Are there known limitations, design trade-offs, or things I might be overlooking?
One small naming detail I’m not sure about: I called the new option -ir-profile-generate. Since -profile-generate in Swift is a frontend/SIL thing and not IR, I thought it made sense to prefix the IR-level version for now. But I’m open to suggestions if there’s a clearer or more consistent way to surface this better.
The end goal is for Swift code to emit profiles that integrate cleanly with Clang’s, so we can merge .profraw/.profdata, feed that into ThinLTO and other PGO components, and get the size/startup wins we’re aiming for.
Would love to hear whether this direction sounds right, or if there are reasons it may not make sense to pursue or pursue differently.
Clang supports two types of instrumentation: frontend-based and IR-based. Frontend-based instrumentation can be enabled with the option -fprofile-instr-generate , and IR-based instrumentation can be enabled with the option -fprofile-generate . For best performance with PGO, IR-based instrumentation should be used. It has the benefits of lower instrumentation overhead, smaller raw profile size, and better runtime performance. Frontend-based instrumentation, on the other hand, has better source correlation, so it should be used with source line-based coverage testing.
I think this is great work and so far is implemented in the way I expected. Thanks for the contributions!
The main limitation I’m aware of for using LLVM-based PGO in Swift is that we break a SIL module into multiple LLVM IR modules, one for each original .swift file, to process them in parallel. In experiments using sampling-based PGO (-profile-sample-use=) in Swift, I’ve seen that LLVM is more effective at optimization (even without PGO data) when using a single LLVM module with -Xfrontend -enable-single-module-llvm-emission. Of course, compile-times suffer as a result.
Your examples seem to suggest a desire to apply temporal ordering to Swift object files, so I wouldn’t expect this limitation to affect you now, but for those seeking profile-guided compiler optimizations, it’s something to keep in mind. Is symbol ordering your only goal?
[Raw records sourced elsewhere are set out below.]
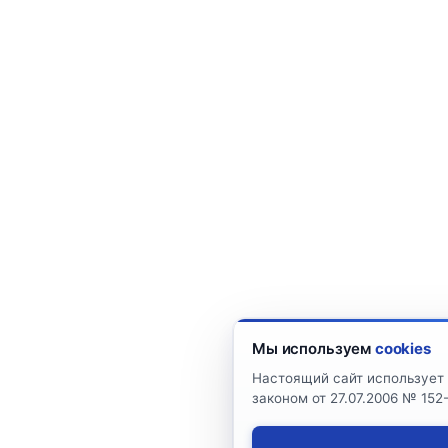
Мы используем
cookies
Настоящий сайт использует 
законом от 27.07.2006 № 15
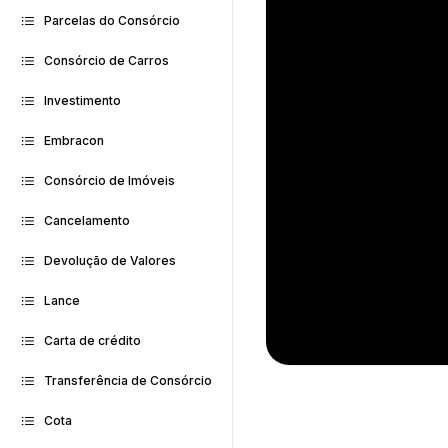
Parcelas do Consórcio
Consórcio de Carros
Investimento
Embracon
Consórcio de Imóveis
Cancelamento
Devolução de Valores
Lance
Carta de crédito
Transferência de Consórcio
Cota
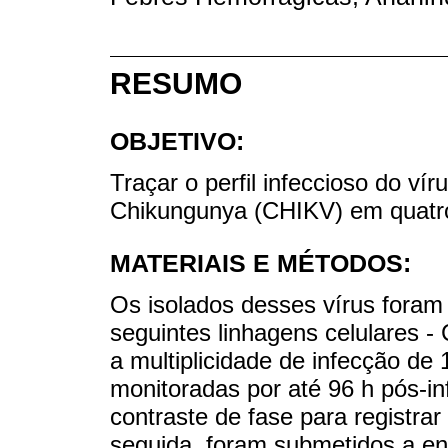
RESUMO
OBJETIVO:
Traçar o perfil infeccioso do v
Chikungunya (CHIKV) em quatro 
MATERIAIS E MÉTODOS:
Os isolados desses vírus foram u
seguintes linhagens celulares
a multiplicidade de infecção de
monitoradas por até 96 h pós-in
contraste de fase para registrar
seguida, foram submetidos a en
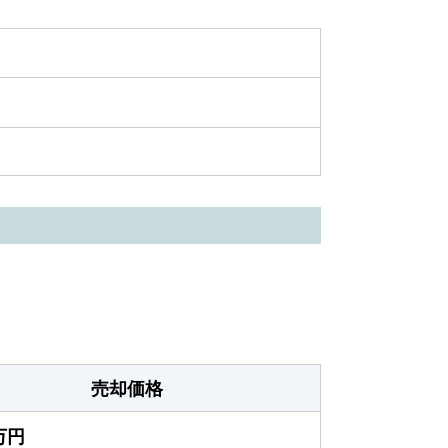
売却価格
0万円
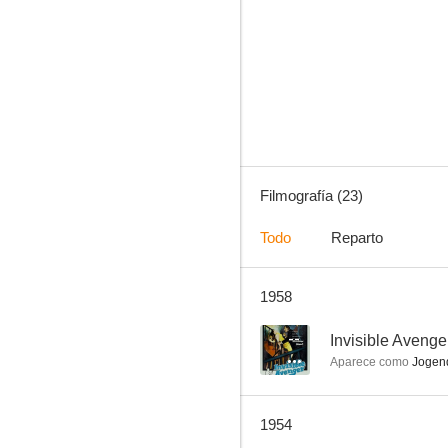
The Invisible Avenger
--
Filmografía (23)
Todo
Reparto
1958
Bury Me Dead
--
--
Invisible Aveng
Aparece como
Jogen
1954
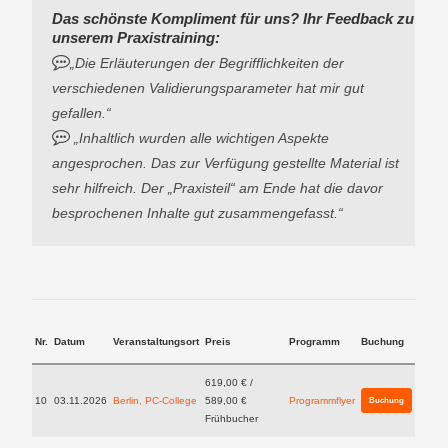
Das schönste Kompliment für uns? Ihr Feedback zu
unserem Praxistraining:
„Die Erläuterungen der Begrifflichkeiten der
verschiedenen Validierungsparameter hat mir gut
gefallen.“
„Inhaltlich wurden alle wichtigen Aspekte
angesprochen. Das zur Verfügung gestellte Material ist
sehr hilfreich. Der „Praxisteil“ am Ende hat die davor
besprochenen Inhalte gut zusammengefasst.“
Nr.
Datum
Veranstaltungsort
Preis
Programm
Buchung
619,00 € /
10
03.11.2026
Berlin, PC-College
589,00 €
Programmflyer
Buchung
Frühbucher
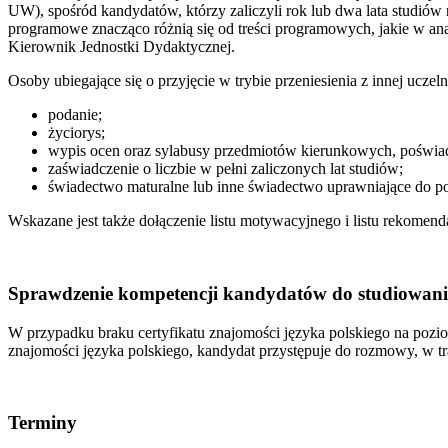
UW), spośród kandydatów, którzy zaliczyli rok lub dwa lata studiów n
programowe znacząco różnią się od treści programowych, jakie w a
Kierownik Jednostki Dydaktycznej.
Osoby ubiegające się o przyjęcie w trybie przeniesienia z innej uczel
podanie;
życiorys;
wypis ocen oraz sylabusy przedmiotów kierunkowych, poświadc
zaświadczenie o liczbie w pełni zaliczonych lat studiów;
świadectwo maturalne lub inne świadectwo uprawniające do po
Wskazane jest także dołączenie listu motywacyjnego i listu rekom
Sprawdzenie kompetencji kandydatów do studiowani
W przypadku braku certyfikatu znajomości języka polskiego na pozio
znajomości języka polskiego, kandydat przystępuje do rozmowy, w tr
Terminy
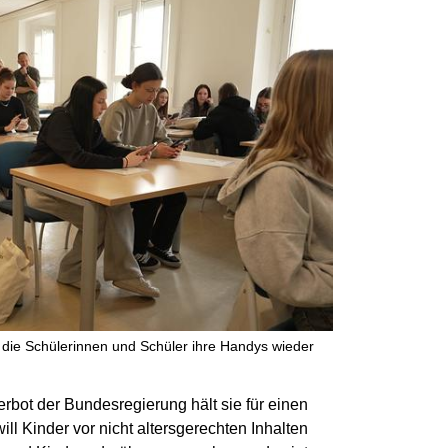
ie Schülerinnen und Schüler ihre Handys wieder
bot der Bundesregierung hält sie für einen
 will Kinder vor nicht altersgerechten Inhalten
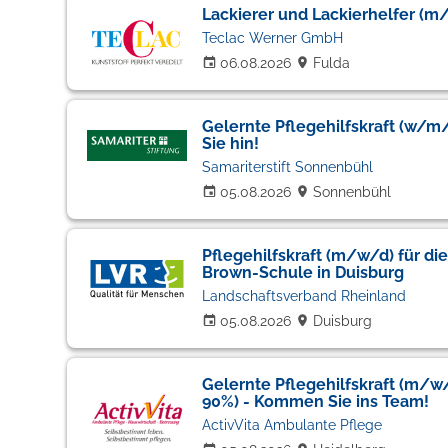
Lackierer und Lackierhelfer (m
Teclac Werner GmbH
06.08.2026
Fulda
Gelernte Pflegehilfskraft (w/m/
Sie hin!
Samariterstift Sonnenbühl
05.08.2026
Sonnenbühl
Pflegehilfskraft (m/w/d) für di
Brown-Schule in Duisburg
Landschaftsverband Rheinland
05.08.2026
Duisburg
Gelernte Pflegehilfskraft (m/w/d
90%) - Kommen Sie ins Team!
ActivVita Ambulante Pflege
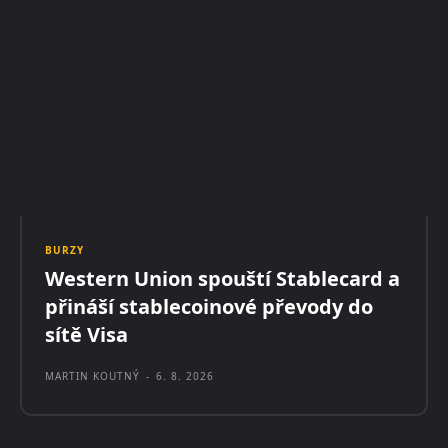
BURZY
Western Union spouští Stablecard a
přináší stablecoinové převody do
sítě Visa
MARTIN KOUTNÝ
-
6. 8. 2026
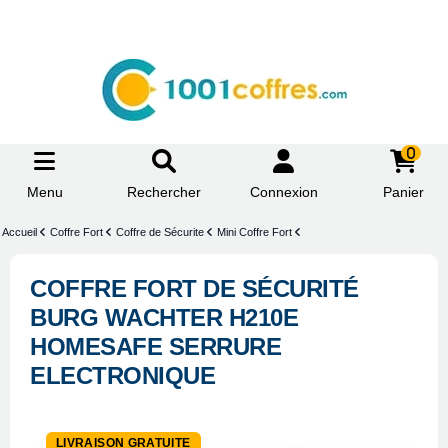
0
Menu
Rechercher
Connexion
Panier
Accueil
Coffre Fort
Coffre de Sécurite
Mini Coffre Fort
COFFRE FORT DE SÉCURITÉ
BURG WACHTER H210E
HOMESAFE SERRURE
ELECTRONIQUE
LIVRAISON GRATUITE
Thanks Arnold for looking into it and for sharing the Clang references. I’d really appreciate some guidance here:
I’m trying to map Clang’s IR flag -fprofile-generate, but Swift already uses -profile-generate(frontend). From my understanding, Swift’s -profile-generate (frontend) pairs more closely with Clang’s -fprofile-instr-generate (frontend).
Since we can’t change the semantics of the existing Swift’s -profile-generate, it seems like we’d need a new flag for IR-level instrumentation to keep the distinction clear. Are there any recommendations on what this flag should be called? In my commits above, I used -ir-profile-generate, but then this doesn’t pairs well with Clang, and I’d like to make sure it aligns with existing naming conventions if there’s a better precedent.
Yes, our immediate goal is symbol ordering: generating order files and then supplying the merged profdata back to lld and future compilations for ThinLTO and PGO.
Yes, single-module LLVM emission is something we did explore when looking into full LTO, and you’re right, compile times were definitely an issue. We haven’t yet experimented with this in the latest context we are in though, and I’m thinking that could be interesting to revisit since you called it out. Thanks for sharing!